BACKGROUND: Hadoop wins over enterprises, spawns talent crunch
Several training courses and certification programs are available for IT professionals interested in Hadoop development and administration. Big-picture courses about Hadoop and the broader area of “big data” are also available for IT executives such as CIOs and CTOs.
Companies offering Hadoop training include Cloudera, Hortonworks, IBM, MapR and Informatica.
Cloudera has been offering Hadoop training for three years as a complement to its enterprise-class Hadoop software. The Palo Alto, Calif.-based company offers six Hadoop-related courses aimed at four different audiences: programmers, data base analysts, system administrators and IT managers.
“Companies are struggling to hire Hadoop talent,” says Sarah Sproehnle, director of educational services at Cloudera. “We’ve been doing Hadoop for awhile. We’ve put all of the best practices into our training so we can get people really quickly up to speed.”
Cloudera’s Hadoop courses are four days long, feature instructor-led training and lab work, and cost around $2,000. Cloudera provides a certification to IT professionals who complete the course.
“Our certification is quite popular,” Sproehnle says. “Some of the industries that are adopting Hadoop … want assurances that the people who are going to manage their petabytes of data are reliable. But if they’ve taken our courses and passed our certification, that’s proof. We’ve seen people bragging about our certifications in online posts, and we’ve seen job postings looking for our certifications.”
Demand for Cloudera’s Hadoop classes has risen dramatically in the last few months, with the number of people being trained in the first quarter of 2012 expected to be four times greater than during the first quarter of 2011.

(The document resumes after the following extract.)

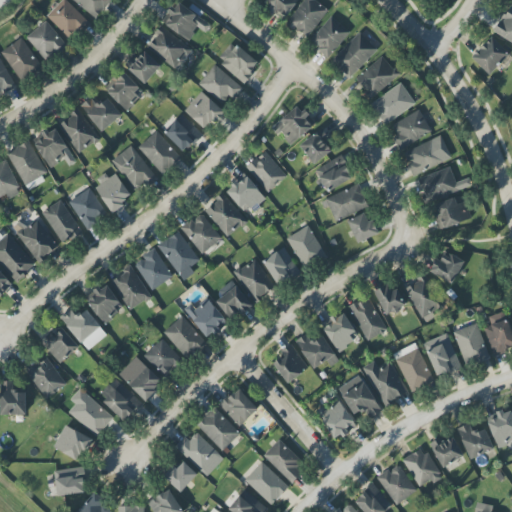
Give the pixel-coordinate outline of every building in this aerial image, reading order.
[(63,0),(47,16),(71,41),(89,23),(66,0),(63,0)] [(71,0),(98,18),(110,0),(71,0)] [(268,0),(266,4),(273,9),(271,13),(284,22),(298,0),(268,0)] [(329,10),(316,0),(304,0),(287,23),(307,38),(329,10)] [(206,33),(211,25),(177,2),(169,13),(172,15),(165,25),(189,41),(198,28),(206,33)] [(511,5),(494,32),(511,43),(511,5)] [(328,58),(350,33),(332,17),(309,42),(328,58)] [(26,37),(46,62),(66,46),(46,21),(26,37)] [(193,52),(162,27),(146,47),(177,72),(193,52)] [(351,78),(377,50),(359,32),(333,61),(351,78)] [(2,50),(19,82),(41,70),(24,38),(2,50)] [(472,57),(489,75),(510,56),(493,38),(472,57)] [(244,83),(259,65),(232,43),(217,61),(244,83)] [(161,67),(145,51),(138,58),(135,55),(125,65),(144,84),(161,67)] [(355,80),(372,99),(399,75),(382,56),(355,80)] [(0,96),(16,88),(0,59),(0,96)] [(233,100),(243,89),(215,65),(199,84),(223,105),(229,97),(233,100)] [(107,91),(126,111),(144,94),(125,73),(107,91)] [(386,125),(415,104),(400,83),(371,105),(386,125)] [(224,111),(201,92),(185,111),(207,130),(224,111)] [(97,106),(91,98),(81,105),(101,132),(122,117),(108,98),(97,106)] [(278,136),(282,133),(290,144),(316,127),(302,106),(271,126),(278,136)] [(79,154),(99,139),(79,110),(58,124),(79,154)] [(432,133),(419,110),(392,126),(398,136),(392,139),(399,151),(432,133)] [(185,153),(202,135),(181,114),(164,133),(185,153)] [(76,162),(55,127),(42,135),(44,139),(35,144),(50,168),(65,159),(69,167),(76,162)] [(335,152),(323,130),(301,143),(313,165),(335,152)] [(138,148),(162,175),(181,158),(156,131),(138,148)] [(413,177),(452,159),(441,136),(402,154),(413,177)] [(25,186),(47,174),(28,141),(6,153),(25,186)] [(112,162),(138,194),(157,178),(131,146),(112,162)] [(246,168),(269,193),(287,176),(265,152),(246,168)] [(21,193),(3,155),(0,156),(0,197),(6,195),(8,199),(21,193)] [(353,180),(343,157),(316,168),(320,179),(317,181),(320,187),(325,185),(328,191),(353,180)] [(471,185),(469,178),(456,183),(450,168),(418,179),(427,202),(471,185)] [(132,198),(115,172),(94,186),(111,212),(132,198)] [(265,199),(246,174),(225,189),(245,214),(265,199)] [(334,219),(369,207),(361,185),(321,199),(325,210),(331,208),(334,219)] [(69,202),(87,230),(108,216),(90,189),(69,202)] [(228,238),(247,222),(224,194),(205,210),(228,238)] [(457,205),(455,198),(432,205),(440,230),(470,220),(465,203),(457,205)] [(81,234),(62,200),(43,212),(62,245),(81,234)] [(222,238),(200,213),(181,230),(203,255),(222,238)] [(358,244),(379,234),(373,220),(369,222),(365,213),(347,221),(358,244)] [(13,226),(36,262),(57,249),(39,219),(25,228),(21,221),(13,226)] [(305,270),(327,257),(308,226),(287,239),(305,270)] [(184,281),(195,273),(191,268),(199,261),(178,231),(158,246),(184,281)] [(0,241),(0,263),(17,282),(35,265),(8,235),(0,241)] [(263,261),(279,287),(300,274),(285,248),(263,261)] [(134,262),(151,291),(173,278),(155,249),(134,262)] [(429,273),(453,284),(464,261),(445,252),(440,261),(436,259),(429,273)] [(234,273),(254,302),(274,288),(254,259),(234,273)] [(112,281),(129,311),(151,298),(131,265),(122,270),(124,274),(112,281)] [(0,295),(12,283),(0,272),(0,295)] [(405,288),(421,318),(444,306),(428,276),(405,288)] [(89,301),(101,323),(123,310),(108,284),(94,292),(96,296),(89,301)] [(374,292),(386,316),(406,306),(397,289),(392,292),(389,285),(374,292)] [(252,306),(237,286),(216,302),(232,322),(252,306)] [(351,305),(365,341),(385,333),(371,297),(351,305)] [(185,309),(208,339),(228,324),(208,298),(195,309),(191,304),(185,309)] [(86,310),(77,317),(70,309),(60,317),(88,351),(107,335),(86,310)] [(331,320),(333,324),(325,328),(337,352),(359,340),(345,312),(331,320)] [(492,325),(484,327),(493,354),(511,348),(511,331),(508,320),(501,322),(499,315),(490,318),(492,325)] [(163,333),(188,360),(206,343),(182,316),(163,333)] [(489,358),(477,324),(454,332),(466,366),(489,358)] [(79,347),(63,329),(55,336),(51,332),(40,342),(60,364),(79,347)] [(295,341),(314,369),(336,355),(323,336),(313,342),(308,333),(295,341)] [(461,368),(447,334),(424,343),(438,378),(461,368)] [(164,378),(182,361),(162,339),(144,356),(164,378)] [(394,354),(411,392),(434,382),(416,343),(394,354)] [(288,384),(309,369),(291,345),(279,353),(283,357),(274,364),(288,384)] [(164,382),(136,357),(118,376),(146,401),(164,382)] [(26,372),(46,400),(67,385),(47,358),(26,372)] [(389,363),(379,369),(374,361),(363,368),(385,406),(407,393),(389,363)] [(366,410),(371,418),(382,411),(360,376),(339,389),(355,416),(366,410)] [(26,415),(26,392),(10,392),(10,381),(0,381),(1,416),(26,415)] [(115,390),(110,384),(98,396),(126,422),(143,404),(121,384),(115,390)] [(70,400),(75,405),(69,412),(96,436),(113,418),(81,388),(70,400)] [(219,405),(239,427),(258,410),(238,388),(219,405)] [(335,441),(356,428),(339,399),(318,413),(335,441)] [(222,451),(240,434),(214,407),(197,425),(222,451)] [(511,409),(497,414),(498,419),(489,421),(496,448),(511,443),(511,445),(511,409)] [(457,429),(471,460),(494,450),(485,429),(477,433),(472,423),(457,429)] [(53,448),(80,462),(92,439),(65,426),(53,448)] [(189,441),(185,437),(175,447),(207,477),(224,459),(196,433),(189,441)] [(432,444),(441,467),(463,459),(454,435),(432,444)] [(306,469),(277,442),(263,456),(292,484),(306,469)] [(404,459),(418,488),(431,481),(432,484),(441,479),(425,448),(404,459)] [(177,470),(173,467),(164,477),(182,493),(198,474),(184,462),(177,470)] [(272,505),(289,487),(261,462),(245,481),(272,505)] [(394,506),(416,493),(400,464),(378,477),(394,506)] [(58,497),(89,492),(85,467),(54,472),(58,497)] [(355,500),(364,511),(391,511),(394,509),(373,485),(355,500)] [(153,511),(182,511),(170,489),(148,501),(153,511)] [(262,511),(266,506),(241,491),(229,511),(228,511),(262,511)] [(110,511),(111,511),(93,495),(76,511),(110,511)] [(339,511),(356,511),(349,503),(339,511)] [(474,511),(492,511),(493,506),(476,503),(474,511)]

In fact, Cloudera’s training courses were sold out at the third annual Hadoop World Conference in New York City last November. Nearly 2,000 people attended the conference.
“Over 10,000 people have come through our Hadoop curriculum in three years. But by the end of 2012, we will train another 10,000 people,” Sproehnle says. “People are coming out of the woodwork to take our courses.”
Charles Zedlewski, vice president of product at Cloudera, adds that the type of IT professionals taking Cloudera’s Hadoop courses has changed.
“In 2011, we saw our audience flip. We went from 70% of our customers being Web companies and 30% being enterprise to 75% being traditional enterprise and 25% being Web companies,” he explains. “Hadoop has become a very big thing for industry.”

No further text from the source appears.